Quando a polêmica do chamado "rolezinho" veio à tona, o que mais me chamou atenção não foi a questão legal, os roubos, a violência ou, muito menos, a roupa curta das garotas e a cueca aparecendo dos meninos. Não, me atentei, e também me preocupei, com a mais que evidente necessidade desses jovens de serem vistos, ouvidos. Aproximadamente seis meses depois das manifestações de junho de 2013, nas quais a juventude brasileira se escondia atrás de máscaras e lenços (e, diga-se de passagem, motivo pelo qual foi severamente repreendido pela polícia); em janeiro de 2014 o rolezinho surgia como um novo tipo de manifestação, mesmo que inconsciente, cujo objetivo era exatamente o contrário: desta vez os jovens desejavam ser vistos, com seu estilo, sua música e suas gírias.

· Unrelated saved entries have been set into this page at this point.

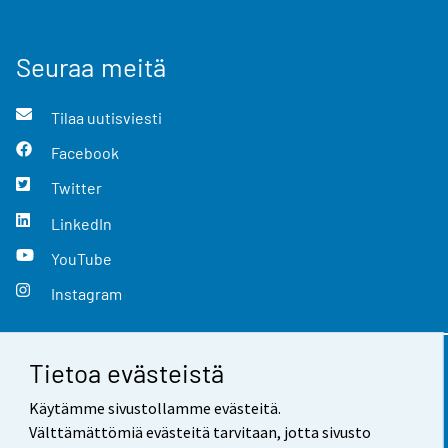
Seuraa meitä
Tilaa uutisviesti
Facebook
Twitter
LinkedIn
YouTube
Instagram
Tietoa evästeistä
Yhteystiedot
Käytämme sivustollamme evästeitä.
Palaute
Välttämättömiä evästeitä tarvitaan, jotta sivusto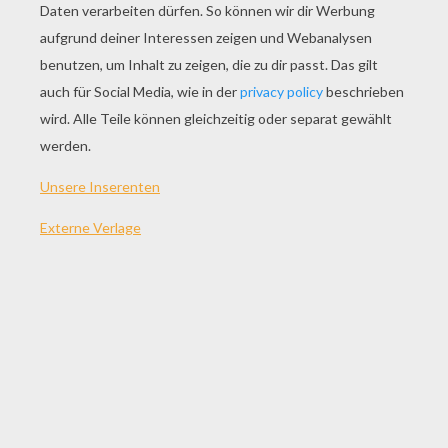
SPIEL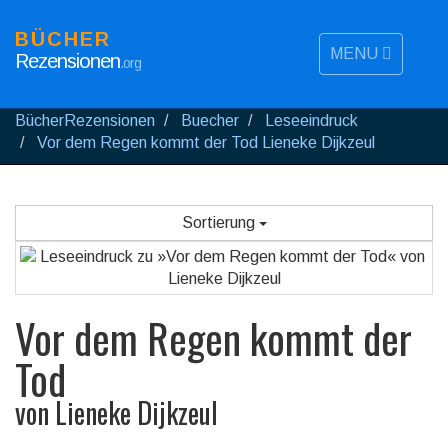
BÜCHER
MENU
Rezensionen
.org
BücherRezensionen
Buecher
Leseeindruck
Vor dem Regen kommt der Tod Lieneke Dijkzeul
Sortierung
Vor dem Regen kommt der
Tod
von
Lieneke Dijkzeul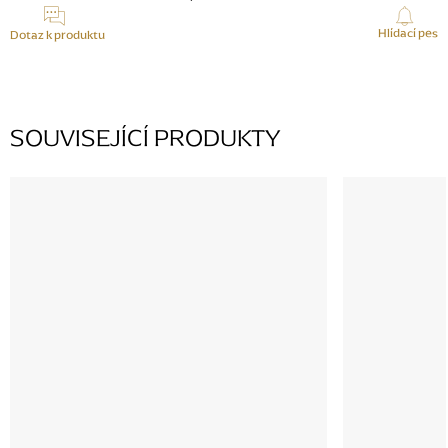
Hlídací pes
Dotaz k produktu
SOUVISEJÍCÍ PRODUKTY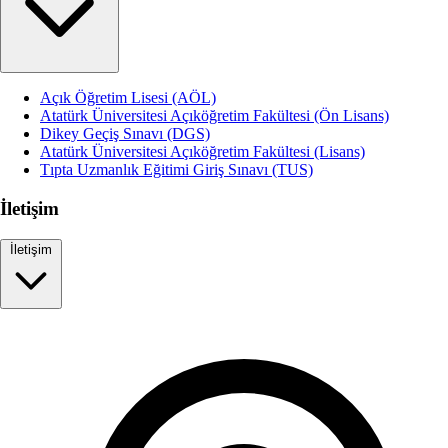
Açık Öğretim Lisesi (AÖL)
Atatürk Üniversitesi Açıköğretim Fakültesi (Ön Lisans)
Dikey Geçiş Sınavı (DGS)
Atatürk Üniversitesi Açıköğretim Fakültesi (Lisans)
Tıpta Uzmanlık Eğitimi Giriş Sınavı (TUS)
İletişim
İletişim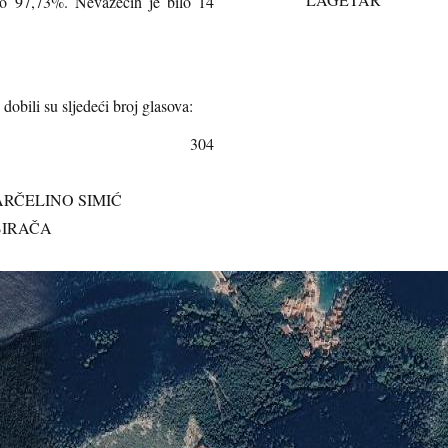
sno 97,73%. Nevažećih je bilo 14
dobili su sljedeći broj glasova:
: LEO KATIĆ 304
MARČELINO SIMIĆ
IRAČA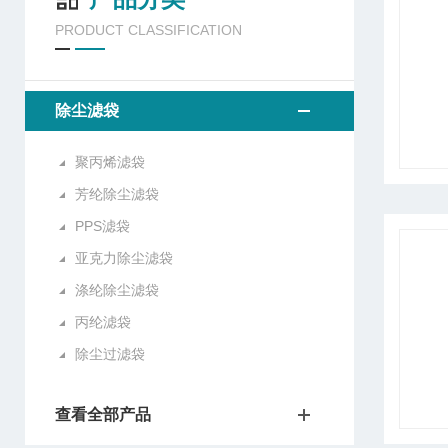
PRODUCT CLASSIFICATION
除尘滤袋
聚丙烯滤袋
芳纶除尘滤袋
PPS滤袋
亚克力除尘滤袋
涤纶除尘滤袋
丙纶滤袋
除尘过滤袋
查看全部产品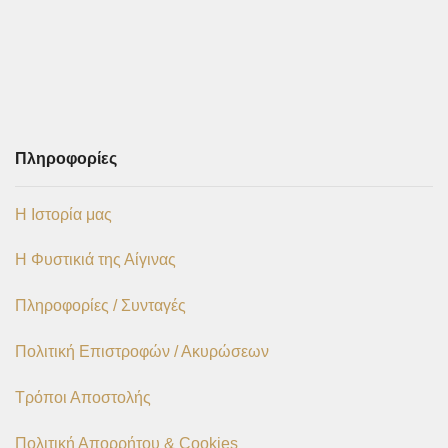
Πληροφορίες
Η Ιστορία μας
Η Φυστικιά της Αίγινας
Πληροφορίες / Συνταγές
Πολιτική Επιστροφών / Ακυρώσεων
Τρόποι Αποστολής
Πολιτική Απορρήτου & Cookies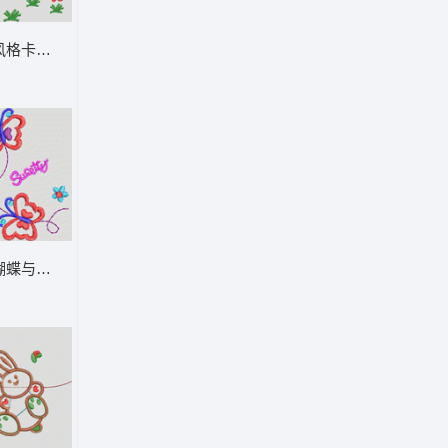
图 卡通童装章标贴布
刺绣风格卡通动物图案 卡通童装章标贴布
通童装章标贴布
彩色蝴蝶与花朵装饰图案 卡通童装章标贴布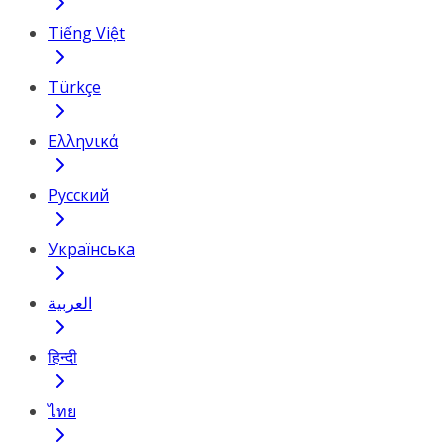
Tiếng Việt
Türkçe
Ελληνικά
Русский
Українська
العربية
हिन्दी
ไทย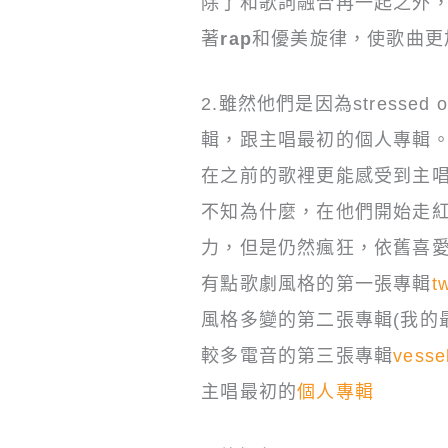
除了和歌詞融合再一起之外，
著
rap
和優美旋律，使歌曲更
2.雖然他們是因為stress
輯，跟主唱最初的個人專輯
在之前的歌裡更能感受到主
不知為什麼，在他們開始走
力，但是仍然瘋狂，依舊喜
有點歌劇風格的第一張專輯
t
風格多變的第二張專輯(我的
較多電音的第三張專輯
vesse
主唱最初的
個人專輯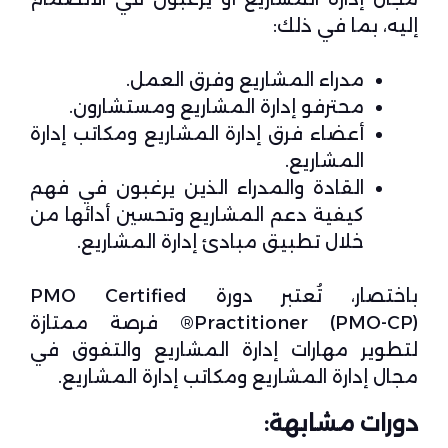
إليه، بما في ذلك:
مدراء المشاريع وفرق العمل.
محترفو إدارة المشاريع ومستشارون.
أعضاء فرق إدارة المشاريع ومكاتب إدارة
المشاريع.
القادة والمدراء الذين يرغبون في فهم
كيفية دعم المشاريع وتحسين أدائها من
خلال تطبيق مبادئ إدارة المشاريع.
باختصار، تُعتبر دورة PMO Certified
Practitioner (PMO-CP)® فرصة ممتازة
لتطوير مهارات إدارة المشاريع والتفوق في
مجال إدارة المشاريع ومكاتب إدارة المشاريع.
دورات مشابهة: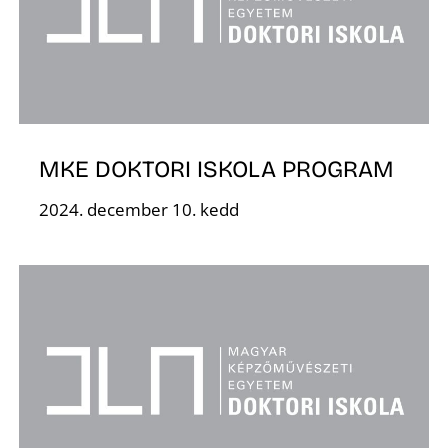
MKE DOKTORI ISKOLA PROGRAM
D
2024. december 10. kedd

Certamente, não era o mesmo tipo de público que compareceu a cada uma das manifestações, sendo importante ressaltar que o rolezinho foi restrito aos jovens oriundos das periferias. Não tinham medo de serem entrevistados, fotografados, de compartilhar de si com os outros. De fato, foi escancarado, foi assustador, foi lindo! Numa sociedade de heranças patriarcais, de moral cristã, que teme pela ruptura brusca de seus costumes, o que o pessoal do rolezinho fez foi mesmo um ultraje.

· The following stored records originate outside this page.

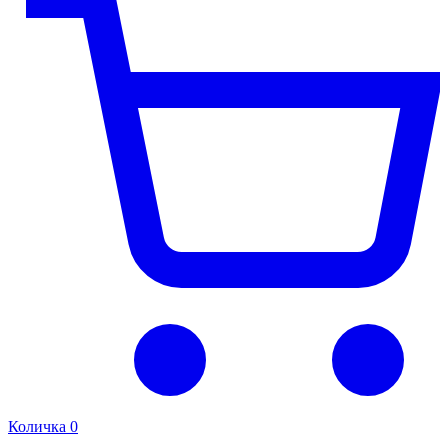
Количка
0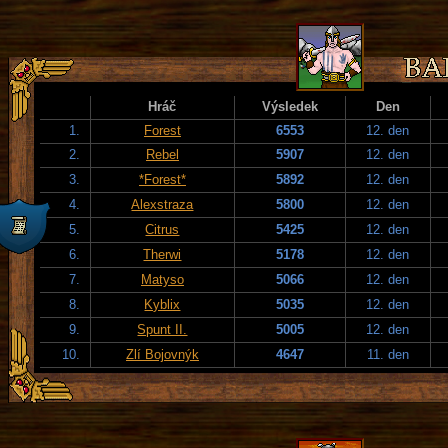
Hráč
Výsledek
Den
1.
Forest
6553
12. den
2.
Rebel
5907
12. den
3.
*Forest*
5892
12. den
4.
Alexstraza
5800
12. den
5.
Citrus
5425
12. den
6.
Therwi
5178
12. den
7.
Matyso
5066
12. den
8.
Kyblix
5035
12. den
9.
Spunt II.
5005
12. den
10.
Zlí Bojovnýk
4647
11. den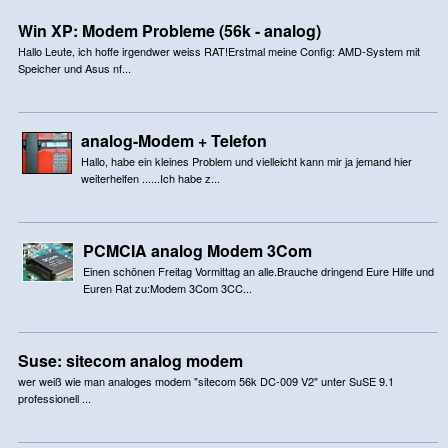
Win XP: Modem Probleme (56k - analog)
Hallo Leute, ich hoffe irgendwer weiss RAT!Erstmal meine Config: AMD-System mit
Speicher und Asus nf...
analog-Modem + Telefon
Hallo, habe ein kleines Problem und vielleicht kann mir ja jemand hier
weiterhelfen ......Ich habe z...
PCMCIA analog Modem 3Com
Einen schönen Freitag Vormittag an alle.Brauche dringend Eure Hilfe und
Euren Rat zu:Modem 3Com 3CC...
Suse: sitecom analog modem
wer weiß wie man analoges modem "sitecom 56k DC-009 V2" unter SuSE 9.1
professionell ...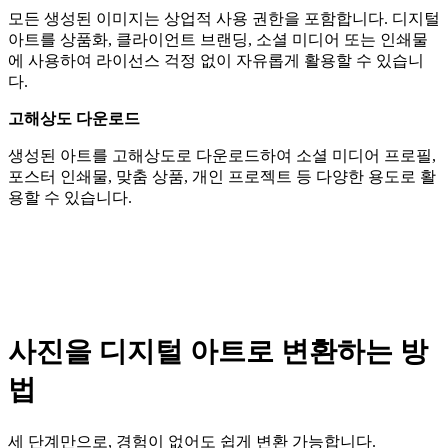
모든 생성된 이미지는 상업적 사용 권한을 포함합니다. 디지털
아트를 상품화, 클라이언트 브랜딩, 소셜 미디어 또는 인쇄물
에 사용하여 라이선스 걱정 없이 자유롭게 활용할 수 있습니
다.
고해상도 다운로드
생성된 아트를 고해상도로 다운로드하여 소셜 미디어 프로필,
포스터 인쇄물, 맞춤 상품, 개인 프로젝트 등 다양한 용도로 활
용할 수 있습니다.
사진을 디지털 아트로 변환하는 방
법
세 단계만으로, 경험이 없어도 쉽게 변환 가능합니다.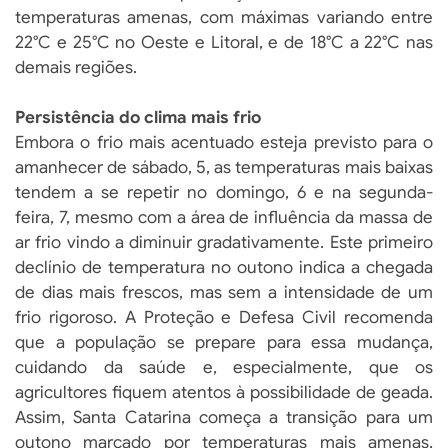
temperaturas amenas, com máximas variando entre
22°C e 25°C no Oeste e Litoral, e de 18°C a 22°C nas
demais regiões.
Persistência do clima mais frio
Embora o frio mais acentuado esteja previsto para o
amanhecer de sábado, 5, as temperaturas mais baixas
tendem a se repetir no domingo, 6 e na segunda-
feira, 7, mesmo com a área de influência da massa de
ar frio vindo a diminuir gradativamente. Este primeiro
declínio de temperatura no outono indica a chegada
de dias mais frescos, mas sem a intensidade de um
frio rigoroso. A Proteção e Defesa Civil recomenda
que a população se prepare para essa mudança,
cuidando da saúde e, especialmente, que os
agricultores fiquem atentos à possibilidade de geada.
Assim, Santa Catarina começa a transição para um
outono marcado por temperaturas mais amenas,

Analisemos as principais características desse movimento. De acordo com uma postagem datada de 2006 no site "Dicionário Informal", destinado a traduzir as gírias e ditados populares, a palavra "rolê" quer dizer passear, dar uma volta. Consequentemente, "dar um rolê", conforme o site, significa andar por ai sem compromisso ou preocupação. Ora, é realmente chocante pensar em uma classe pobre e marginalizada no Brasil realizando esse tipo de atividade, uma vez que, historicamente, o lazer e a despreocupação são um luxo das classes altas, que dispõe de tempo, segurança e dinheiro. Paralelamente, é interessante notar que o local escolhido para o rolezinho fora justamente o shopping center. Símbolo do capitalismo, do grande, da iluminação, do seguro, do que há de bom e melhor em termos de material. Assim, o rolezinho nada mais é do que um grito que pede pela atenção dessa gritante desigualdade.
Eis a diferença de habitar o Brasil e ser cidadão brasileiro: enquanto as classes altas podem usufruir de todos os seus direitos plenamente, a garotada do rolezinho se limita a observar do lado de fora. O jornalista Leonardo Sakamoto faz uma analogia interessante com a Grécia Antiga, na qual eram cidadãos e, portanto, podiam participar da vida pública, somente aqueles que dessem a sorte de nascerem homens, filhos de mãe ateniense. Com isso, a juventude marginalizada atual, através de um encontro casual, porém cheio de significados, suplica para pertencer ao sistema vigente no qual "ter" significa pertencer.
Nesse contexto, não me resta outra alternativa se não defender e aplaudir a decisão tomada pelo juíz Herivelto Araujo Godoy. Este não se espantou com a origem, com as cores, com as roupas ou com a música desses meninos. Os tratou de acordo com a Constituição e com os Direitos Humanos: como pessoas. Conseguiu conciliar o Art. 5o. da Constituição Federal (a qual normatiza a circulação, as manifestações, os estabelecimentos privados e o serviço) com os possíveis problemas que surgem (e é inegável que existem) de um grande aglomerado de pessoas. Autorizar os passeios, porém com maior vigilância (como ocorre em qualquer outra manifestação regularizada), foi uma solução brilhante do jurista para o embate, previnindo, assim, depredações e ameaças à segurança pública, possibilitando o andamento do servidor e dos demais clientes. Assim, Godoy derruba, ao meu ver, os argumentos contrários apresentados por Alberto Gibin Villela.